If the Manson murders woke up the King, a few months later Altamont roused the rest of the rock community. The Grateful Dead, an organizer of the free concert along with the Rolling Stones, refused to play after the Hells Angels’ homicidal mayhem set in. Now the great post-Altamont guns-for-guitars swap began. Jagger and Richards, whom the Angels put a contract out on, started packing heat and security teams. (According to a 2008 BBC documentary, the motorcycle gang hatched a plot to assassinate Jagger in 1969 at his holiday retreat in the Hamptons; attempting an assault by sea, they might have succeeded had their boat not capsized during a storm.) So did Zeppelin, the Who, Dylan, and all the other major acts. The days of “All You Need is Love” had given way to “Let It Bleed” and “Sympathy for the Devil.”

Though Jerry Garcia, a long time friend and champion of the Angels, left the speedway unscathed, plenty of death threats came his way in the next twenty years. By the time he got his last one before an Indiana concert in ’95, he’d become stubborn. Security begged him to cancel the Dead show but he protested, “There’s no way I’m going to let that stop me; hell no. I’ve been getting crackpots all my life.”

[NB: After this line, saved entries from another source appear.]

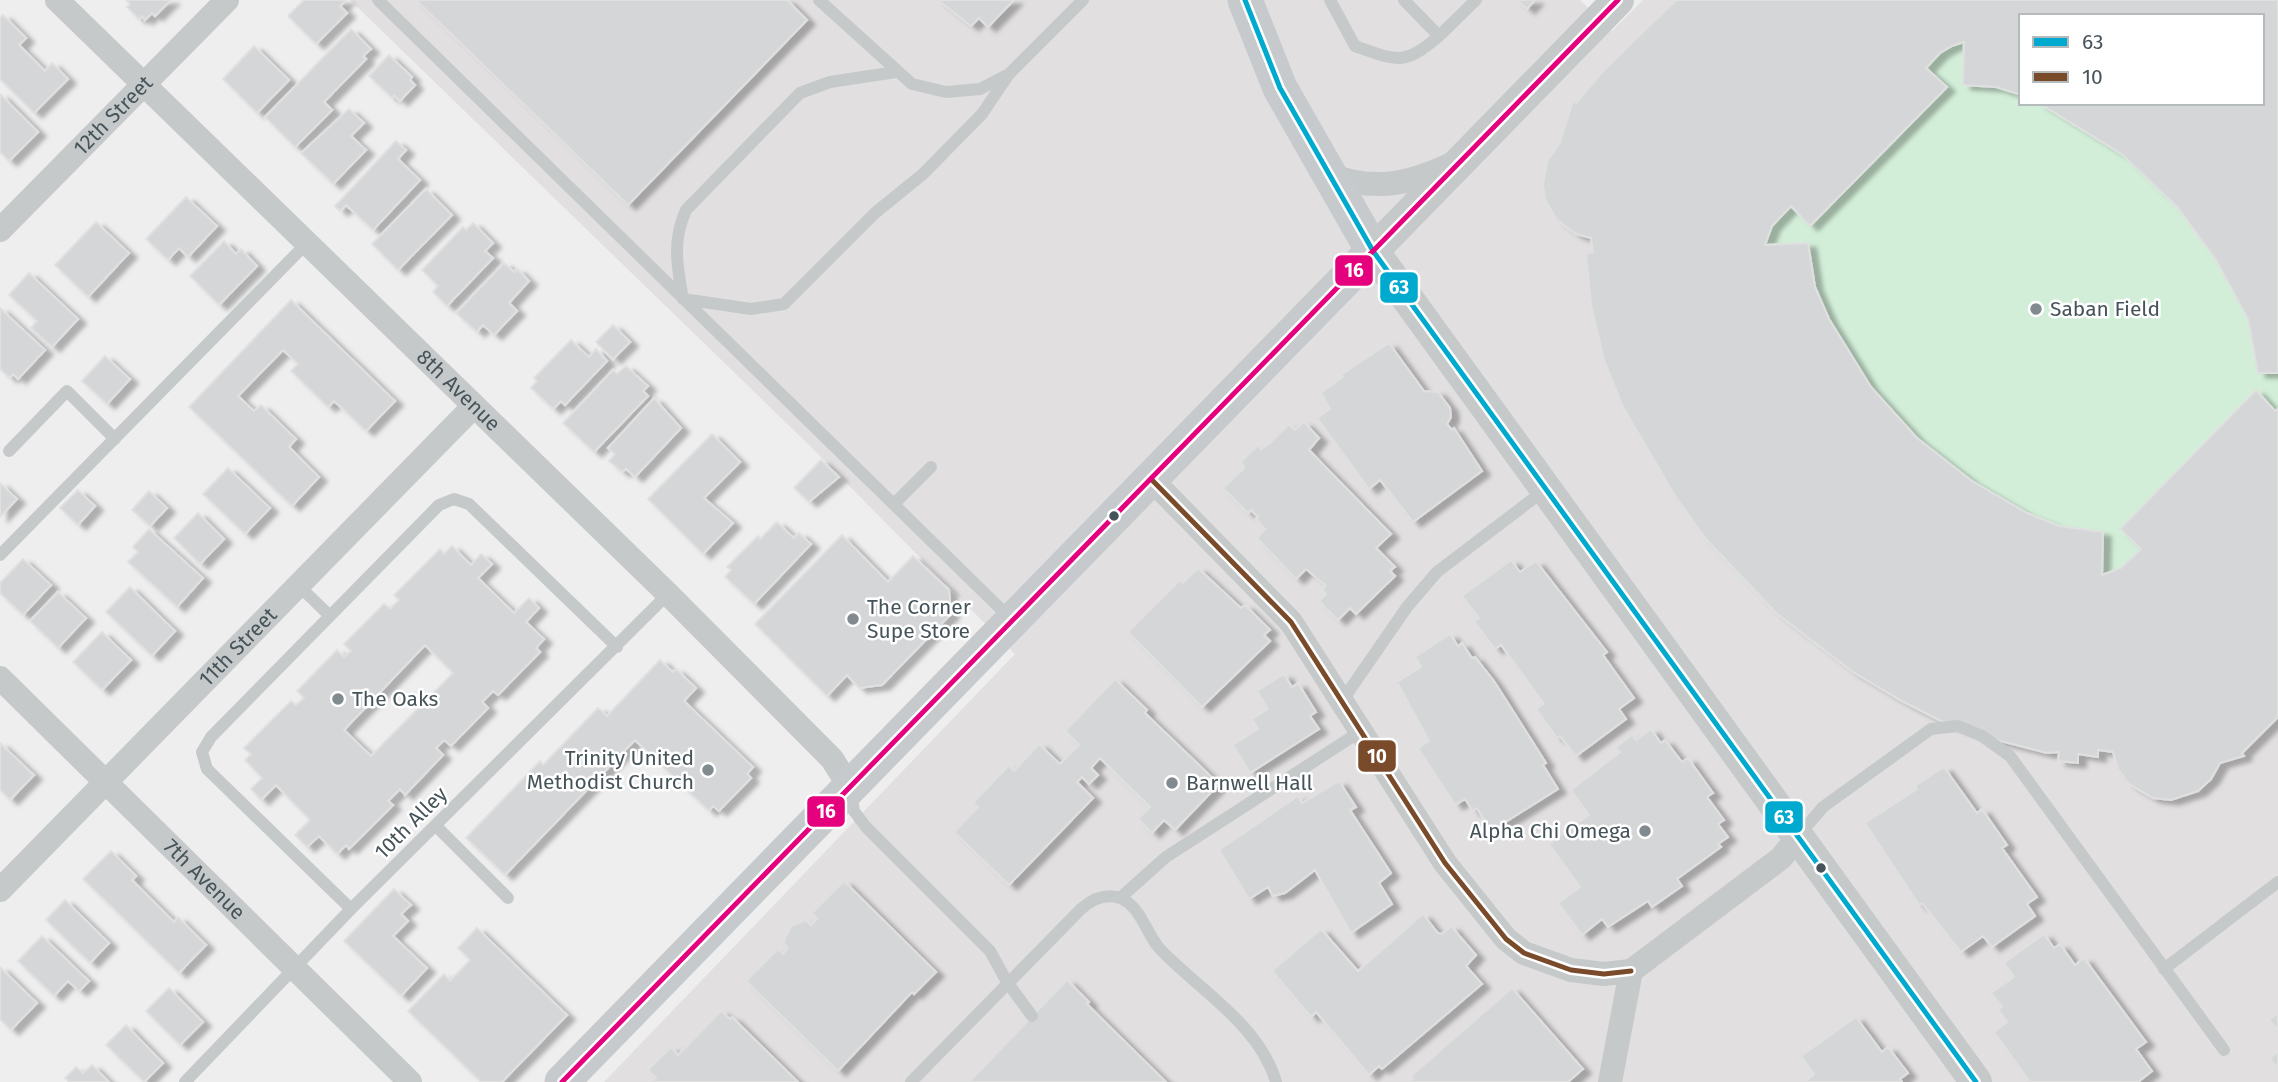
<svg xmlns="http://www.w3.org/2000/svg" width="2278" height="1082" viewBox="0 0 2278 1082" font-family="'Fira Sans',sans-serif">
<style>
.education{fill:#e1dfe0;fill-rule:evenodd}
.green{fill:#d2eed8;fill-rule:evenodd}
.building{fill:#d5d6d7;stroke:#e0e0e1;stroke-width:2;fill-rule:evenodd;filter:url(#shadow)}
.lines{fill:none;stroke-linecap:round;stroke-linejoin:round}
.service{stroke:#c6c9ca;stroke-width:12}
.minor{stroke:#c6c9ca;stroke-width:24}
.tertiary{stroke:#c6c9ca;stroke-width:32}
.secondary{stroke:#c6cacc;stroke-width:35}
.bus-1-casing{stroke:#fff;stroke-width:10}
.bus-2-casing{stroke:#fff;stroke-width:10}
.bus-3-casing{stroke:#fff;stroke-width:10}
.bus-1{stroke:#00a9ce;stroke-width:5}
.bus-2{stroke:#7a4b2a;stroke-width:5}
.bus-3{stroke:#e5007d;stroke-width:5}
.poi-dot{fill:#818a8e;stroke:#fff;stroke-width:2.5}
.bus-dot{fill:#46545a;stroke:#fff;stroke-width:2.5}
.labels{text-anchor:middle;dominant-baseline:central;stroke-width:5;stroke-linejoin:round;paint-order:stroke}
.street-label{font-size:21px;fill:#46545a;stroke:#fff}
.poi-label{font-size:21px;fill:#46545a;stroke:#fff;text-anchor:start}
.line-badge{stroke:#fff;stroke-width:2.5}
.badge-label{font-size:19px;text-anchor:middle;font-weight:bold;fill:#fff}
</style>
<defs>
<filter id="shadow"><feDropShadow dx="8" dy="4.5" stdDeviation="2" flood-color="#0004"/></filter>
</defs>
<rect width="100%" height="100%" fill="#efeeee"/>
<!-- education -->
<path class="education" d="M350,0H1580L1612,31L1643,0H2254L2278,11V1082H604L1015,654L809,445ZM2021,16H2262V103H2021Z"/>
<!-- green -->
<path class="green" d="M2278,0V717L2243,753L2244,756L2220,763C2194,816 2128,810 2112,752L2099,750L2098,757L2079,754L2078,763L2058,761L2059,752L1902,701L1816,646L1739,577L1675,496L1623,407L1602,355L1591,305L1586,254L1593,252L1591,238C1574,235 1560,227 1551,212C1522,163 1579,136 1573,101L1576,102L1647,27ZM2021,16H2262V103H2021Z"/>
<!-- building -->
<path class="building" d="M126,0H171L155,16L152,13L145,20L142,16L139,19L127,7L130,4Z
M304,0H346L340,6L347,13L316,44L288,16Z
M416,0H787L807,20L628,205Z
M938,0H1014L988,27L979,18L971,26Z
M1517,0H1535L1527,9Z
M1676,0H2278V373H2258L2248,319L2216,260L2178,208L2123,155L2039,103H2262V16H2021V95L1996,87L1963,85L1964,42L1952,46L1940,53L1926,68L1947,87L1810,226L1791,206L1772,226L1765,245L1808,243L1815,287L1829,319L1871,387L1917,438L1972,481L2027,513L2059,526L2103,532L2102,575L2121,568L2141,549L2120,529L2256,390L2275,411L2278,409V717L2242,753L2244,756L2220,763L2211,779L2198,791L2171,800L2153,798L2129,784L2118,769L2113,752L2098,750V757L2078,754V763L2058,761L2059,752L2047,753L1997,740L1943,722L1902,701L1853,672L1776,613L1705,538L1675,496L1623,407L1604,360L1591,305L1586,254L1593,252L1591,238L1576,234L1557,220L1545,200L1543,185L1547,162L1560,142L1573,101L1576,103L1605,69Z
M3,15L26,38L19,45L45,71L52,63L68,79L34,113L0,79V18Z
M351,29L371,49L363,56L366,59L324,102L332,110L295,147L265,117Z
M254,46L289,80L257,113L223,79Z
M389,55L412,77L410,80L415,85L400,101L394,95L392,98L369,76Z
M0,94L38,132L9,161L0,152Z
M349,109L364,123L351,136L366,150L333,184L301,153Z
M396,141L406,150L398,159L420,180L373,230L346,205L340,211L335,206Z
M426,189L452,215L398,270L372,244Z
M186,197L217,226L188,257L179,248L168,260L146,239Z
M96,222L129,253L88,297L55,265Z
M473,223L493,243L485,251L493,258L447,306L433,292L438,286L422,270L463,227L466,230Z
M224,241L236,254L241,249L257,266L219,305L190,276Z
M504,263L514,272L517,269L529,281L509,303L517,311L494,335L483,325L477,332L456,313Z
M29,273L78,319L52,347L31,328L37,321L9,295Z
M291,300L395,401L366,431L334,401L328,407L291,371L298,364L283,350L238,396L254,411L261,405L296,439L289,447L319,477L292,506L189,407Z
M0,308L45,350L18,379L13,374L10,378L0,369Z
M613,325L630,342L613,359L596,342Z
M571,340L589,357L596,349L607,361L565,405L561,401L553,409L531,388L537,381L534,378Z
M1389,343L1424,391L1438,392L1450,408L1451,417L1447,424L1452,430L1454,428L1482,471L1413,522L1380,480L1369,489L1317,418L1330,409L1321,393L1343,377L1341,375Z
M105,356L130,379L107,404L82,381Z
M626,366L648,386L643,391L648,396L594,452L563,423L613,370L617,374Z
M654,398L681,428L635,477L626,469L622,472L609,461L615,454L608,448Z
M1304,422L1319,438L1309,450L1391,534L1376,548L1395,567L1390,571L1395,576L1356,614L1350,608L1338,620L1319,601L1326,594L1322,589L1326,586L1306,569L1296,579L1257,538L1265,529L1256,519L1258,517L1251,510L1248,513L1223,488L1244,468L1241,462L1258,445L1261,449L1269,444L1289,424L1295,430Z
M712,434L740,462L704,498L733,523L703,554L648,499Z
M821,460L839,477L809,502L794,488Z
M228,468L270,508L245,534L203,494Z
M0,483L17,499L0,517Z
M78,490L95,506L78,525L60,508Z
M149,491L167,508L150,526L132,510Z
M198,513L224,539L200,564L174,538Z
M777,522L794,538L799,533L811,544L754,604L725,577L731,570L727,567L758,536L760,539Z
M149,529L203,578L177,607L128,562L138,552L133,547Z
M842,535L888,582L913,556L949,590L951,614L882,685L859,688L847,675L827,696L755,624Z
M452,546L471,565L481,554L492,564L478,578L514,613L529,598L539,608L526,622L544,639L536,648L540,652L498,695L493,691L482,702L488,708L451,746L444,740L436,748L443,755L405,795L400,789L388,801L393,805L349,849L346,845L337,854L319,836L307,847L295,835L310,820L276,785L261,800L251,789L262,778L245,760L251,754L244,748L291,701L296,705L304,698L297,691L337,650L344,657L351,651L344,644L384,604L390,609L399,600L394,595L440,549L444,554ZM425,645L453,673L371,756L344,730Z
M23,559L51,585L23,615L0,593V583Z
M1511,560L1520,572L1536,561L1607,652L1603,655L1634,698L1619,709L1626,719L1576,756L1560,736L1557,738L1536,709L1544,704L1501,645L1495,649L1474,621L1479,618L1462,596Z
M1198,568L1241,608L1245,605L1270,630L1264,635L1270,641L1202,707L1128,632L1180,580L1183,583Z
M130,587L175,631L152,656L106,612Z
M58,592L86,618L58,648L30,621Z
M102,632L131,660L102,690L73,662Z
M1450,634L1458,646L1462,643L1472,658L1475,657L1494,681L1546,763L1543,765L1558,789L1491,831L1477,808L1473,811L1465,799L1455,805L1418,748L1429,741L1397,682L1421,667L1415,657Z
M660,660L673,672L676,669L696,688L684,701L753,767L747,774L751,778L719,811L713,806L709,811L635,740L505,875L466,838L540,761L543,765L598,708L607,716Z
M1284,674L1292,687L1298,683L1316,712L1310,716L1319,729L1250,773L1233,745L1258,729L1252,719L1268,709L1257,691Z
M1115,679L1147,710L1145,713L1219,784L1175,830L1164,820L1152,833L1138,819L1150,807L1100,758L1091,768L1098,775L1089,784L1082,777L1077,782L1093,798L1009,885L954,832L978,807L973,803L1009,765L1014,771L1039,744L1060,764L1079,745L1065,731Z
M1651,729L1661,743L1665,740L1682,762L1688,758L1713,793L1707,797L1724,820L1718,824L1728,837L1718,844L1721,847L1677,879L1682,886L1652,907L1648,901L1608,927L1602,919L1582,935L1558,903L1580,887L1549,844L1589,815L1571,790L1620,752L1616,747L1632,735L1636,740Z
M0,743L34,775L10,800L0,790Z
M1944,767L1977,813L1982,809L2007,845L2002,848L2037,897L2027,904L2035,916L1992,947L1983,936L1961,952L1922,903L1919,905L1865,823L1917,789L1915,786Z
M1339,781L1356,807L1350,810L1391,873L1379,883L1392,904L1351,933L1315,870L1285,893L1273,896L1268,887L1249,899L1219,850L1298,796L1302,803Z
M111,851L136,876L132,880L174,922L178,917L206,945L179,973L83,879Z
M844,881L936,972L914,994L912,992L838,1071L746,981L778,949L783,954L788,948L783,943L791,926L806,920L811,925L817,919L812,913Z
M394,889L411,905L401,914L408,921L393,936L427,968L401,996L344,941Z
M65,900L109,943L90,963L46,920Z
M1423,914L1438,933L1442,934L1451,926L1476,955L1466,966L1482,984L1382,1069L1379,1066L1369,1075L1316,1012L1311,1017L1272,971L1321,929L1358,971Z
M477,928L567,1015L502,1082H481L408,1011L444,974L450,981L470,960L458,948Z
M2044,934L2054,948L2060,944L2075,965L2084,958L2146,1042L2136,1049L2152,1071L2138,1082H2030L1994,1032L2007,1022L1998,1009L2002,1007L1991,993L2014,977L2004,963Z
M42,936L89,981L79,991L68,981L54,996L18,961Z
M0,967L37,1003L11,1030L0,1019Z
M1067,980L1089,1002L1087,1004L1166,1082H969Z
M169,988L203,1022L180,1045L146,1011Z
M1512,988L1583,1069L1568,1082H1409L1413,1078L1411,1076Z
M721,1011L730,1019L732,1017L798,1082H651L656,1078L648,1070L671,1047L678,1055Z
M2278,1013V1031L2269,1020Z
M1856,1017L1882,1052L1888,1047L1908,1073L1900,1079L1902,1082H1805L1814,1074L1801,1056Z
M126,1025L163,1063L144,1082L106,1045Z
M2278,1052V1069L2270,1058Z
M92,1065L109,1082H69L65,1078L76,1067L83,1073Z"/>
<g class="lines">
<!-- service -->
<path class="service" d="M378,0L1010,618
M819,0L912,84L946,92L980,89L1009,74L1083,0
M1330,0L1355,46C1397,61 1404,66 1439,36
M1404,0L1439,36L1476,0
M896,72L830,82L800,93L686,210C672,241 677,266 683,299L751,309L784,304L875,213L923,174L982,114L1009,74
M9,451L67,391L115,439
M894,504L931,467
M0,555L307,243
M298,585L330,616
M1342,701L1407,607L1437,572L1546,489
M851,793L854,811L866,827L990,951L1007,982L1032,1016
M436,826L508,898
M1799,835L1823,807L1931,729L1958,726L1982,736L2010,756L2224,1050
M1120,898L1166,857L1361,731
M351,909L207,769L202,752L211,737L439,505L454,499L469,504L617,647
M2164,969L2278,882
M185,1082L351,909L668,594
M911,1082L1081,909C1092,899 1105,893 1120,898C1141,906 1146,934 1160,949C1199,990 1260,1025 1276,1082"/>
<!-- minor -->
<g class="minor">
<path id="s1" d="M57,0L668,594L832,759L851,789"/>
<path d="M1329,175C1375,191 1406,185 1450,165"/>
<path id="s2" d="M0,230L227,0"/>
<path d="M1152,480L1291,622L1445,863L1506,939L1524,953L1571,970L1604,974L1631,971"/>
<path id="s3" d="M0,678L410,1082"/>
<path id="s4" d="M0,890L474,406"/>
<path d="M1610,1082L1631,971L1781,858L1799,836"/>
</g>
<!-- tertiary -->
<path class="tertiary" d="M1618,0L1373,251L1976,1082"/>
<!-- secondary -->
<path class="secondary" d="M562,1082L1373,251L1280,88L1245,0"/>
<defs>
<path id="bus-1" d="M1245,0L1280,88L1373,251L1976,1082"/>
<path id="bus-2" d="M1152,480L1291,622L1445,863L1506,939L1524,953L1571,970L1604,974L1631,971"/>
<path id="bus-3" d="M562,1082L1618,0"/>
</defs>
<!-- bus-1 casing -->
<use href="#bus-1" class="bus-1-casing"/>
<!-- bus-2 casing -->
<use href="#bus-2" class="bus-2-casing"/>
<!-- bus-3 casing -->
<use href="#bus-3" class="bus-3-casing"/>
<!-- bus-1 -->
<use href="#bus-1" class="bus-1"/>
<!-- bus-2 -->
<use href="#bus-2" class="bus-2"/>
<!-- bus-3 -->
<use href="#bus-3" class="bus-3"/>
</g>
<!-- markers -->
<g class="poi-dot">
<circle cx="2036" cy="309" r="7"/>
<circle cx="853" cy="619" r="7"/>
<circle cx="338" cy="699" r="7"/>
<circle cx="708" cy="770" r="7"/>
<circle cx="1172" cy="783" r="7"/>
<circle cx="1645" cy="831" r="7"/>
</g>
<g class="bus-dot">
<circle cx="1114" cy="516" r="6"/>
<circle cx="1821" cy="868" r="6"/>
</g>
<g class="labels">
<!-- street labels -->
<g class="street-label">
<text stroke="none"><textPath href="#s2" startOffset="161">12th Street</textPath></text>
<text stroke="none"><textPath href="#s1" startOffset="560">8th Avenue</textPath></text>
<text stroke="none"><textPath href="#s4" startOffset="340">11th Street</textPath></text>
<text transform="translate(411 823) rotate(-45)">10th Alley</text>
<text stroke="none"><textPath href="#s3" startOffset="287">7th Avenue</textPath></text>
</g>
<!-- poi labels -->
<g class="poi-label">
<text x="2050" y="309">Saban Field</text>
<text x="867" y="607">The Corner<tspan x="867" dy="24">Supe Store</tspan></text>
<text x="352" y="699">The Oaks</text>
<text x="694" y="758" text-anchor="end">Trinity United<tspan x="694" dy="24">Methodist Church</tspan></text>
<text x="1186" y="783">Barnwell Hall</text>
<text x="1631" y="831" text-anchor="end">Alpha Chi Omega</text>
</g>
</g>
<g class="line-badge">
<rect x="1334" y="254" width="40" height="33" rx="7" fill="#e5007d"/>
<rect x="1379" y="271" width="40" height="33" rx="7" fill="#00a9ce"/>
<rect x="1357" y="739" width="40" height="34" rx="7" fill="#7a4b2a"/>
<rect x="806" y="795" width="40" height="33" rx="7" fill="#e5007d"/>
<rect x="1764" y="800" width="40" height="34" rx="7" fill="#00a9ce"/>
</g>
<g class="badge-label">
<text x="1354" y="277">16</text>
<text x="1399" y="294">63</text>
<text x="1377" y="763">10</text>
<text x="826" y="818">16</text>
<text x="1784" y="824">63</text>
</g>
<!-- legend -->
<rect x="2019" y="14" width="245" height="91" fill="#ffffff" stroke="#b5bbbd" stroke-width="2"/>
<rect x="2033" y="37" width="35" height="10" fill="#00a9ce" stroke="#b5bbbd" stroke-width="2"/>
<text x="2082" y="49" font-size="21" fill="#46545a">63</text>
<rect x="2033" y="72" width="35" height="10" fill="#7a4b2a" stroke="#b5bbbd" stroke-width="2"/>
<text x="2082" y="84" font-size="21" fill="#46545a">10</text>
</svg>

Like Elvis, John Lennon got his first death threats early on. They came from drunk German sailors whose girlfriends he scored at the clubs, or from the ones he rolled for Deutsche marks in the back alleys of Hamburg. But he didn’t get his first official notice until ’66 after the Jesus-Beatles comparison. He took the threat pretty much in stride until, soon afterward, a psychic told him he would be shot down during his upcoming U.S. trip.  

“I was totally paranoid the whole time,” he said of the Beatles’ last visit to the states which he dubbed “The Jesus Christ Tour.”  “Everywhere we played I was just waiting for something dreadful to happen.” 

On stage in Memphis, Lennon heard a firecracker go off which he mistook for a gunshot. “My immediate reaction was to check meself to see if I’d been hit,” he recalled. ‘”Fucking hell,’ I thought. ‘At least they haven’t gotten me!” 

Fourteen years later, a demented Beatles fan and avenging reborn Christian, Mark David Chapman, did.